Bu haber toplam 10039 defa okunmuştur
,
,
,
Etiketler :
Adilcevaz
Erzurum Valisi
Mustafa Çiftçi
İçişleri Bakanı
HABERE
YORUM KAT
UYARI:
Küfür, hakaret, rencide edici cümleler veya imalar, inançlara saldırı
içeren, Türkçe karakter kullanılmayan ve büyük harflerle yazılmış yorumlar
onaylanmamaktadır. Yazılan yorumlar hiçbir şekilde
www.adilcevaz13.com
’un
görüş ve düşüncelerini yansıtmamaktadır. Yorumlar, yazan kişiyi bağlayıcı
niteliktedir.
○ ○ ○ ○
> **ASSIGNMENT**
Restate the tail of the listing word for word, beginning at the line containing "İçişleri Bakanı".

> **RESPONSE**
İçişleri Bakanı
HABERE
YORUM KAT
UYARI:
Küfür, hakaret, rencide edici cümleler veya imalar, inançlara saldırı
içeren, Türkçe karakter kullanılmayan ve büyük harflerle yazılmış yorumlar
onaylanmamaktadır. Yazılan yorumlar hiçbir şekilde
www.adilcevaz13.com
’un
görüş ve düşüncelerini yansıtmamaktadır. Yorumlar, yazan kişiyi bağlayıcı
niteliktedir.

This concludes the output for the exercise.